Brief: Restate the records in full and exactly, with no images included.

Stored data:
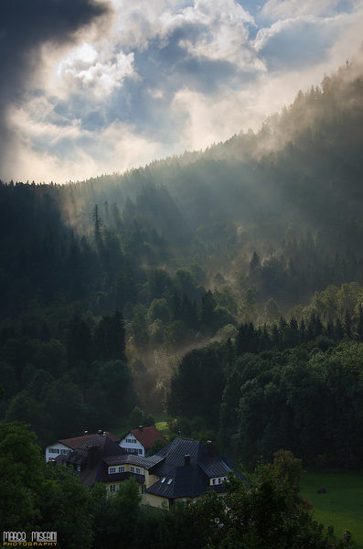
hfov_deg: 29.7
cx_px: 182
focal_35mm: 45
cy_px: 274
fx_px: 684
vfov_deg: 43.7
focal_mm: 30
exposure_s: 1/800
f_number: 10
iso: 200
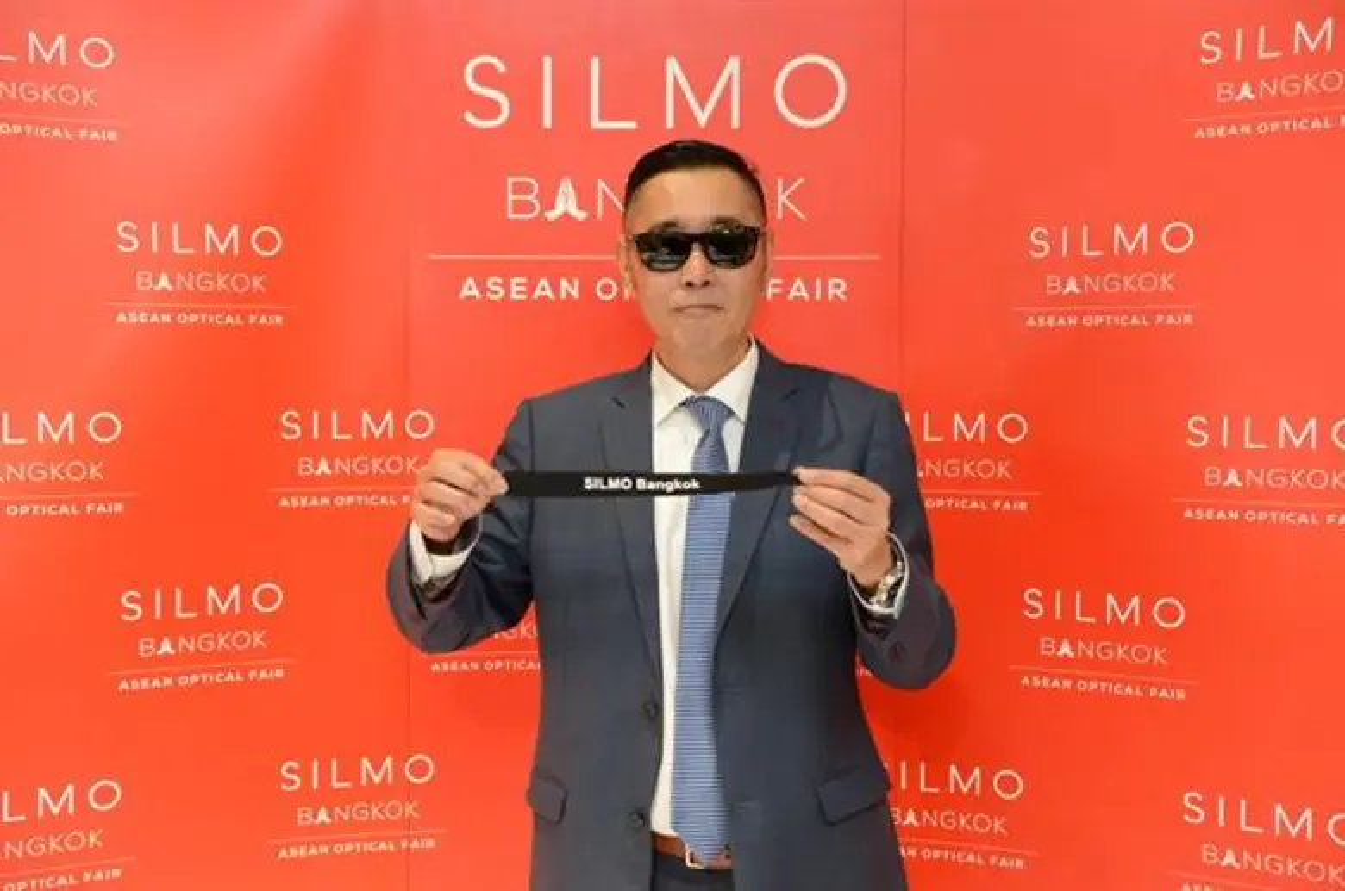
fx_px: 1715
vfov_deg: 29.1
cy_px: 446
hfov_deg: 42.8
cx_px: 672
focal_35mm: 46
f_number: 5.6
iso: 1600
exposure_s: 1/80
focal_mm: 46
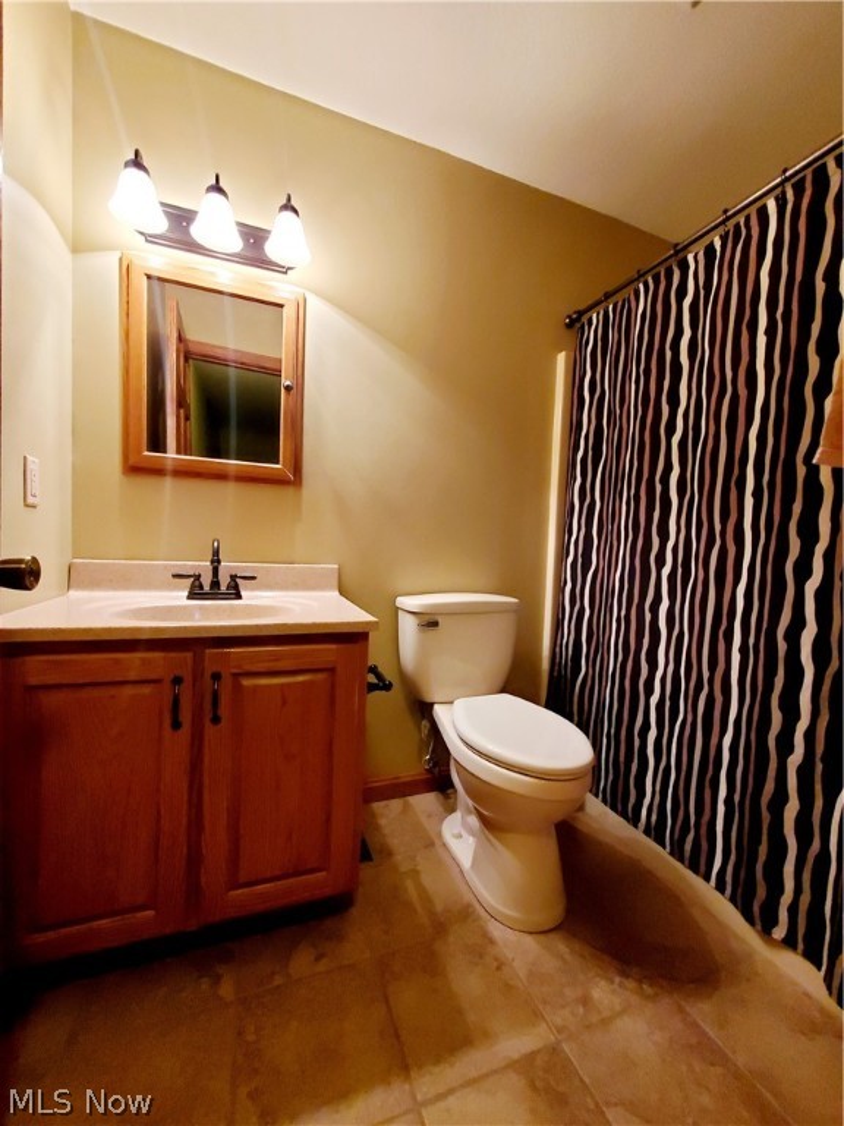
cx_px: 422
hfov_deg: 89.9
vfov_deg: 106.2
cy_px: 563
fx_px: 423
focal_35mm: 13
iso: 500
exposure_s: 1/29
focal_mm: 1.8
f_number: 2.2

Exercise solution:
hfov_deg: 29.7
cx_px: 182
focal_35mm: 45
cy_px: 274
fx_px: 684
vfov_deg: 43.7
focal_mm: 30
exposure_s: 1/800
f_number: 10
iso: 200
fx_px: 1715
vfov_deg: 29.1
cy_px: 446
hfov_deg: 42.8
cx_px: 672
focal_35mm: 46
f_number: 5.6
iso: 1600
exposure_s: 1/80
focal_mm: 46
cx_px: 422
hfov_deg: 89.9
vfov_deg: 106.2
cy_px: 563
fx_px: 423
focal_35mm: 13
iso: 500
exposure_s: 1/29
focal_mm: 1.8
f_number: 2.2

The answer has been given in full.